Both the subjectivity & emotion lexicon when read in (say, as csv) construct a data frame for you. 读入（例如，csv）时的主观性和情感词典都会为您构建一个数据框。 Adding entries to a data frame can be done using the rbind() function. 可以使用rbind（）函数将条目添加到数据框。

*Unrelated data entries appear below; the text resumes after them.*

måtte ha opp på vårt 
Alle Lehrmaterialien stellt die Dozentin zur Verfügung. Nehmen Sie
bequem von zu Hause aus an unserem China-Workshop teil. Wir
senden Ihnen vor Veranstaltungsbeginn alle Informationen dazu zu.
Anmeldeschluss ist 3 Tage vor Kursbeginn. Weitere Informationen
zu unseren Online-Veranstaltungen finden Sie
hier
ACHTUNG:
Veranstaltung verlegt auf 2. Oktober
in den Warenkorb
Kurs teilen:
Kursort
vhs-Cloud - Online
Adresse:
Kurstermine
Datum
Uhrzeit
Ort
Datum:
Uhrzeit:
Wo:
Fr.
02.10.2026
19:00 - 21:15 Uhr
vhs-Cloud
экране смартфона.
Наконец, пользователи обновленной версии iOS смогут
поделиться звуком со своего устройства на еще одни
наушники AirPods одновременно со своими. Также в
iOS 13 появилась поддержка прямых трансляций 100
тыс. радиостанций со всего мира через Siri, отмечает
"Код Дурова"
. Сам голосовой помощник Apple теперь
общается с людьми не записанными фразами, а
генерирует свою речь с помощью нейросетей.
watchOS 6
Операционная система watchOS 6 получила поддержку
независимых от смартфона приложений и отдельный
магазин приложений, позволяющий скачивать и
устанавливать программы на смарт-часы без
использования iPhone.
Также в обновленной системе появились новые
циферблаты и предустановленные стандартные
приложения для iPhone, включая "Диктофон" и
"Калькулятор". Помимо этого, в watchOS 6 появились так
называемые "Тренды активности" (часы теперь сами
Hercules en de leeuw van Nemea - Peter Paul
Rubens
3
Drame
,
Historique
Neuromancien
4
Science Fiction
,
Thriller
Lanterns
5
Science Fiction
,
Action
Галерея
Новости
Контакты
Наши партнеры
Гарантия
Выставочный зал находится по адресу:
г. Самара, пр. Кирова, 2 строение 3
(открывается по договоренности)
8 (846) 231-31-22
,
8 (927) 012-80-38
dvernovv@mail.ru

> patientID <- c(1, 2, 3, 4) >患者ID <-c（1、2、3、4）
> age <- c(25, 34, 28, 52) >年龄<-c（25，34，28，52）
> diabetes <- c("Type1", "Type2", "Type1", "Type1") >糖尿病<-c（“ Type1”，“ Type2”，“ Type1”，“ Type1”）
> status <- c("Poor", "Improved", "Excellent", "Poor") >状态<-c（“差”，“改善”，“优”，“差”）
> patientdata <- data.frame(patientID, age, diabetes, status) > Patientdata <-data.frame（患者ID，年龄，糖尿病，状态）
> patientdata >患者数据
patientID age diabetes status PatientID年龄糖尿病状态
1 1 25 Type1 Poor 1 1 25 Type1较差
2 2 34 Type2 Improved 2 2 34 Type2改进
3 3 28 Type1 Excellent 3 3 28 Type1优秀
4 4 52 Type1 Poor 4 4 52 Type1较差
> patientID <- c(10, 20, 30, 40) >患者ID <-c（10，20，30，40）
> age <- c(50, 68, 56, 104) >年龄<-c（50，68，56，104）
> diabetes <- c("Type4", "Type5", "Type6", "Type7") >糖尿病<-c（“ Type4”，“ Type5”，“ Type6”，“ Type7”）
> status <- c("Poorish", "Improving", "Excellento", "Poorish") >状态<-c（“差”，“正在改善”，“ Excellento”，“差”）
> patientdata1 <- data.frame(patientID, age, diabetes, status) > Patientdata1 <-data.frame（患者ID，年龄，糖尿病，状态）
> patientdata1 > Patientdata1
patientID age diabetes status PatientID年龄糖尿病状态
1 10 50 Type4 Poorish 1 10 50 Type4差
2 20 68 Type5 Improving 2 20 68 Type5改进中
3 30 56 Type6 Excellento 3 30 56 Type6优秀
4 40 104 Type7 Poorish 4 40 104 Type7差
> concatPD <- rbind(patientdata,patientdata1) > concatPD <-rbind（患者数据，患者数据1）
> concatPD > concatPD
patientID age diabetes status PatientID年龄糖尿病状态
1 1 25 Type1 Poor 1 1 25 Type1较差
2 2 34 Type2 Improved 2 2 34 Type2改进
3 3 28 Type1 Excellent 3 3 28 Type1优秀
4 4 52 Type1 Poor 4 4 52 Type1较差
5 10 50 Type4 Poorish 5 10 50 Type4差
6 20 68 Type5 Improving 6 20 68 Type5改进中
7 30 56 Type6 Excellento 7 30 56 Type6优秀
8 40 104 Type7 Poorish 8 40 104类型7差
> >

I simply added the weird types of diabetes to ensure that the 2 frames are distinguished. 我只是添加了奇怪的糖尿病类型，以确保区分这两个框架。 :-) In other words, you can create our own csv, read it (thereby creating another data frame) & rbind them. :-)换句话说，您可以创建我们自己的csv，对其进行读取（从而创建另一个数据框）并rbind它们。 Ensure that the columns of both data frames are in sync. 确保两个数据帧的列同步。